(DATASET RECORDS begins)

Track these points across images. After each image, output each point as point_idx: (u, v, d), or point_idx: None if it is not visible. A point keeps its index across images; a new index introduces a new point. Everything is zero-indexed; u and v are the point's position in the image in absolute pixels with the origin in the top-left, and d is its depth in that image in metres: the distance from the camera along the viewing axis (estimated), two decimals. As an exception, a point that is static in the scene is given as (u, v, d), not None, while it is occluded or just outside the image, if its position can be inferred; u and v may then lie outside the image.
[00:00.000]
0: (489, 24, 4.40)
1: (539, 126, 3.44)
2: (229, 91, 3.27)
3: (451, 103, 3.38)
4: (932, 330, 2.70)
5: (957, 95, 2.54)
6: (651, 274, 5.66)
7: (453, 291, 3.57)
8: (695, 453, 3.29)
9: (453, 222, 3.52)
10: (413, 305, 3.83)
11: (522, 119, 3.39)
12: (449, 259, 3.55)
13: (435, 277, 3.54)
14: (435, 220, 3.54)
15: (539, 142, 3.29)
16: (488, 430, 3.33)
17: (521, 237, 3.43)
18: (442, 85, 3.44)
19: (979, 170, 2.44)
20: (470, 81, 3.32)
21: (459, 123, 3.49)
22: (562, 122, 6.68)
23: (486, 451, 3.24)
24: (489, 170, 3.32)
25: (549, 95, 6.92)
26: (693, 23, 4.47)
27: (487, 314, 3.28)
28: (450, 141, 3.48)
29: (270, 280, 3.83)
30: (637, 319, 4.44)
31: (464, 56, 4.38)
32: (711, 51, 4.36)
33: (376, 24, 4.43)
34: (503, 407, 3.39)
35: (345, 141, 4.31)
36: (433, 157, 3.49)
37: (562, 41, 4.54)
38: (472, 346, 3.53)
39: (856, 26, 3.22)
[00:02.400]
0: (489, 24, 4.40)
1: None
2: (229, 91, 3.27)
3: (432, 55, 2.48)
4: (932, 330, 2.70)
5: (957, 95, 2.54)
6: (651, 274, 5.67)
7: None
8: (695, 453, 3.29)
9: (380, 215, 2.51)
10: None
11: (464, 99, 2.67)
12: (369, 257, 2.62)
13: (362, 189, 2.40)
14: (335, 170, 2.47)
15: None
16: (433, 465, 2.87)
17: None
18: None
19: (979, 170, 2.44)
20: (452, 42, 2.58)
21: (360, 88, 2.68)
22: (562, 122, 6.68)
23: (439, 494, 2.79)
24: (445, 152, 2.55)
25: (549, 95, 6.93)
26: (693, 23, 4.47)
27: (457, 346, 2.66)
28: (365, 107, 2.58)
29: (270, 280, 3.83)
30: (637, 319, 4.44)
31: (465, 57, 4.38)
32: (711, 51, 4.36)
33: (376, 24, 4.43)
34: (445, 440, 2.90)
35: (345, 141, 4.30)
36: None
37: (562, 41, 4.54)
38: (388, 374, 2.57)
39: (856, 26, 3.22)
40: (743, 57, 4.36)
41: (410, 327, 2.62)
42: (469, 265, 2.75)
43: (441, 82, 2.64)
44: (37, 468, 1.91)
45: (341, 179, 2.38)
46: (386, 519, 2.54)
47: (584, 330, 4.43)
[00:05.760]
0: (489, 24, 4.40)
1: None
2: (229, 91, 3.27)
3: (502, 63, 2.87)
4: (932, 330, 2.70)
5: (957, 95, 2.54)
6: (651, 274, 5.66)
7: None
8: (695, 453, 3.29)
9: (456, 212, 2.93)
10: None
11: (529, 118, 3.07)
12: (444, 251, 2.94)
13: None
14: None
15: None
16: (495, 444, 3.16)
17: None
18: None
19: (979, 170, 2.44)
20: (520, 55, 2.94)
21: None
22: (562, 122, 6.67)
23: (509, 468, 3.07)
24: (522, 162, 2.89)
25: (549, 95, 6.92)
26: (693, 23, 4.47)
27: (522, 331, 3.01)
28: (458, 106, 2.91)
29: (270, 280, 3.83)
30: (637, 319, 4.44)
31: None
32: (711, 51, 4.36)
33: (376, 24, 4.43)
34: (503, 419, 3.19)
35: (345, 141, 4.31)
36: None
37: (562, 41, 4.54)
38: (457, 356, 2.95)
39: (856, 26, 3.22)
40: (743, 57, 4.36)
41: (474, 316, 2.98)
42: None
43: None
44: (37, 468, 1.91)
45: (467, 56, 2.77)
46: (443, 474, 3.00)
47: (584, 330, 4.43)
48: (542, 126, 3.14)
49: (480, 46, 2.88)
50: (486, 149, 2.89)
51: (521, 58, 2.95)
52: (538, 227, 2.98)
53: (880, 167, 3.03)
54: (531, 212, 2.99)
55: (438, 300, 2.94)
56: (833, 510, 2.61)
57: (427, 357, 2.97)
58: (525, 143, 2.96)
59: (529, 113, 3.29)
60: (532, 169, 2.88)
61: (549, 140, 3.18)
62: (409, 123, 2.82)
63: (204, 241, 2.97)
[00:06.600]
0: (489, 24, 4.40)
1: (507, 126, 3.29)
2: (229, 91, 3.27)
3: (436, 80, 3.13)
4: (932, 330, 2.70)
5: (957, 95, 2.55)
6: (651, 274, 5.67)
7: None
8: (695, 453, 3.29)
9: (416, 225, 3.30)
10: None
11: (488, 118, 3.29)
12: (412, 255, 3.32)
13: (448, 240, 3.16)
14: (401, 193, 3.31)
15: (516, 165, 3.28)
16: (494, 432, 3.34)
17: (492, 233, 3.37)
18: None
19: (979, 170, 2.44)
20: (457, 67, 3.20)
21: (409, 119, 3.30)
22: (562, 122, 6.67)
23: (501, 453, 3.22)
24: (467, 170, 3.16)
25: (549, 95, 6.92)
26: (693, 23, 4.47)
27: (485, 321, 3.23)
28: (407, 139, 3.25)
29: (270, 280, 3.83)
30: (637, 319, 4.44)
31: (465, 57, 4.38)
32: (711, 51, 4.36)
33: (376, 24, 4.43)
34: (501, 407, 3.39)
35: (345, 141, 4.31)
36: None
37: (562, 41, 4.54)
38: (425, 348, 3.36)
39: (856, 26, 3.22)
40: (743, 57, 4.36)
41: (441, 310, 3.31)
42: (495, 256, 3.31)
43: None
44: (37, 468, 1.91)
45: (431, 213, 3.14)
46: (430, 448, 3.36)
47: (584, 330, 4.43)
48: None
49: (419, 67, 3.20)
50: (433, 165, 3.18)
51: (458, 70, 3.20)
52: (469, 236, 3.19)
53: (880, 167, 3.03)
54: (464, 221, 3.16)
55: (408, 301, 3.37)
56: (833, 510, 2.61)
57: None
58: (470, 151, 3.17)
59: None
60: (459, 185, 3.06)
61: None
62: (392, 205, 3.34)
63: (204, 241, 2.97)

(DATASET RECORDS ends)

▶ WHAT IS EXPECTED:
Copy the material above, keeping every line exactly as it stands.

▶ WRITTEN ANSWER:
Track these points across images. After each image, output each point as point_idx: (u, v, d), or point_idx: None if it is not visible. A point keeps its index across images; a new index introduces a new point. Everything is zero-indexed; u and v are the point's position in the image in absolute pixels with the origin in the top-left, and d is its depth in that image in metres: the distance from the camera along the viewing axis (estimated), two decimals. As an exception, a point that is static in the scene is given as (u, v, d), not None, while it is occluded or just outside the image, if its position can be inferred; u and v may then lie outside the image.
[00:00.000]
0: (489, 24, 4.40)
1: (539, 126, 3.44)
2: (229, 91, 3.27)
3: (451, 103, 3.38)
4: (932, 330, 2.70)
5: (957, 95, 2.54)
6: (651, 274, 5.66)
7: (453, 291, 3.57)
8: (695, 453, 3.29)
9: (453, 222, 3.52)
10: (413, 305, 3.83)
11: (522, 119, 3.39)
12: (449, 259, 3.55)
13: (435, 277, 3.54)
14: (435, 220, 3.54)
15: (539, 142, 3.29)
16: (488, 430, 3.33)
17: (521, 237, 3.43)
18: (442, 85, 3.44)
19: (979, 170, 2.44)
20: (470, 81, 3.32)
21: (459, 123, 3.49)
22: (562, 122, 6.68)
23: (486, 451, 3.24)
24: (489, 170, 3.32)
25: (549, 95, 6.92)
26: (693, 23, 4.47)
27: (487, 314, 3.28)
28: (450, 141, 3.48)
29: (270, 280, 3.83)
30: (637, 319, 4.44)
31: (464, 56, 4.38)
32: (711, 51, 4.36)
33: (376, 24, 4.43)
34: (503, 407, 3.39)
35: (345, 141, 4.31)
36: (433, 157, 3.49)
37: (562, 41, 4.54)
38: (472, 346, 3.53)
39: (856, 26, 3.22)
[00:02.400]
0: (489, 24, 4.40)
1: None
2: (229, 91, 3.27)
3: (432, 55, 2.48)
4: (932, 330, 2.70)
5: (957, 95, 2.54)
6: (651, 274, 5.67)
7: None
8: (695, 453, 3.29)
9: (380, 215, 2.51)
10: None
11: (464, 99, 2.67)
12: (369, 257, 2.62)
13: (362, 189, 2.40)
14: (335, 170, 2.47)
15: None
16: (433, 465, 2.87)
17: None
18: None
19: (979, 170, 2.44)
20: (452, 42, 2.58)
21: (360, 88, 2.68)
22: (562, 122, 6.68)
23: (439, 494, 2.79)
24: (445, 152, 2.55)
25: (549, 95, 6.93)
26: (693, 23, 4.47)
27: (457, 346, 2.66)
28: (365, 107, 2.58)
29: (270, 280, 3.83)
30: (637, 319, 4.44)
31: (465, 57, 4.38)
32: (711, 51, 4.36)
33: (376, 24, 4.43)
34: (445, 440, 2.90)
35: (345, 141, 4.30)
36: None
37: (562, 41, 4.54)
38: (388, 374, 2.57)
39: (856, 26, 3.22)
40: (743, 57, 4.36)
41: (410, 327, 2.62)
42: (469, 265, 2.75)
43: (441, 82, 2.64)
44: (37, 468, 1.91)
45: (341, 179, 2.38)
46: (386, 519, 2.54)
47: (584, 330, 4.43)
[00:05.760]
0: (489, 24, 4.40)
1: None
2: (229, 91, 3.27)
3: (502, 63, 2.87)
4: (932, 330, 2.70)
5: (957, 95, 2.54)
6: (651, 274, 5.66)
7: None
8: (695, 453, 3.29)
9: (456, 212, 2.93)
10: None
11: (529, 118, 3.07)
12: (444, 251, 2.94)
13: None
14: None
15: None
16: (495, 444, 3.16)
17: None
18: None
19: (979, 170, 2.44)
20: (520, 55, 2.94)
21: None
22: (562, 122, 6.67)
23: (509, 468, 3.07)
24: (522, 162, 2.89)
25: (549, 95, 6.92)
26: (693, 23, 4.47)
27: (522, 331, 3.01)
28: (458, 106, 2.91)
29: (270, 280, 3.83)
30: (637, 319, 4.44)
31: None
32: (711, 51, 4.36)
33: (376, 24, 4.43)
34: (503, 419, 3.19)
35: (345, 141, 4.31)
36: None
37: (562, 41, 4.54)
38: (457, 356, 2.95)
39: (856, 26, 3.22)
40: (743, 57, 4.36)
41: (474, 316, 2.98)
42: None
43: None
44: (37, 468, 1.91)
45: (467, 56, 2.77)
46: (443, 474, 3.00)
47: (584, 330, 4.43)
48: (542, 126, 3.14)
49: (480, 46, 2.88)
50: (486, 149, 2.89)
51: (521, 58, 2.95)
52: (538, 227, 2.98)
53: (880, 167, 3.03)
54: (531, 212, 2.99)
55: (438, 300, 2.94)
56: (833, 510, 2.61)
57: (427, 357, 2.97)
58: (525, 143, 2.96)
59: (529, 113, 3.29)
60: (532, 169, 2.88)
61: (549, 140, 3.18)
62: (409, 123, 2.82)
63: (204, 241, 2.97)
[00:06.600]
0: (489, 24, 4.40)
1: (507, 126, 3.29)
2: (229, 91, 3.27)
3: (436, 80, 3.13)
4: (932, 330, 2.70)
5: (957, 95, 2.55)
6: (651, 274, 5.67)
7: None
8: (695, 453, 3.29)
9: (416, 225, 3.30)
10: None
11: (488, 118, 3.29)
12: (412, 255, 3.32)
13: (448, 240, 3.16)
14: (401, 193, 3.31)
15: (516, 165, 3.28)
16: (494, 432, 3.34)
17: (492, 233, 3.37)
18: None
19: (979, 170, 2.44)
20: (457, 67, 3.20)
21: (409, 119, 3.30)
22: (562, 122, 6.67)
23: (501, 453, 3.22)
24: (467, 170, 3.16)
25: (549, 95, 6.92)
26: (693, 23, 4.47)
27: (485, 321, 3.23)
28: (407, 139, 3.25)
29: (270, 280, 3.83)
30: (637, 319, 4.44)
31: (465, 57, 4.38)
32: (711, 51, 4.36)
33: (376, 24, 4.43)
34: (501, 407, 3.39)
35: (345, 141, 4.31)
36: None
37: (562, 41, 4.54)
38: (425, 348, 3.36)
39: (856, 26, 3.22)
40: (743, 57, 4.36)
41: (441, 310, 3.31)
42: (495, 256, 3.31)
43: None
44: (37, 468, 1.91)
45: (431, 213, 3.14)
46: (430, 448, 3.36)
47: (584, 330, 4.43)
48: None
49: (419, 67, 3.20)
50: (433, 165, 3.18)
51: (458, 70, 3.20)
52: (469, 236, 3.19)
53: (880, 167, 3.03)
54: (464, 221, 3.16)
55: (408, 301, 3.37)
56: (833, 510, 2.61)
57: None
58: (470, 151, 3.17)
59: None
60: (459, 185, 3.06)
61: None
62: (392, 205, 3.34)
63: (204, 241, 2.97)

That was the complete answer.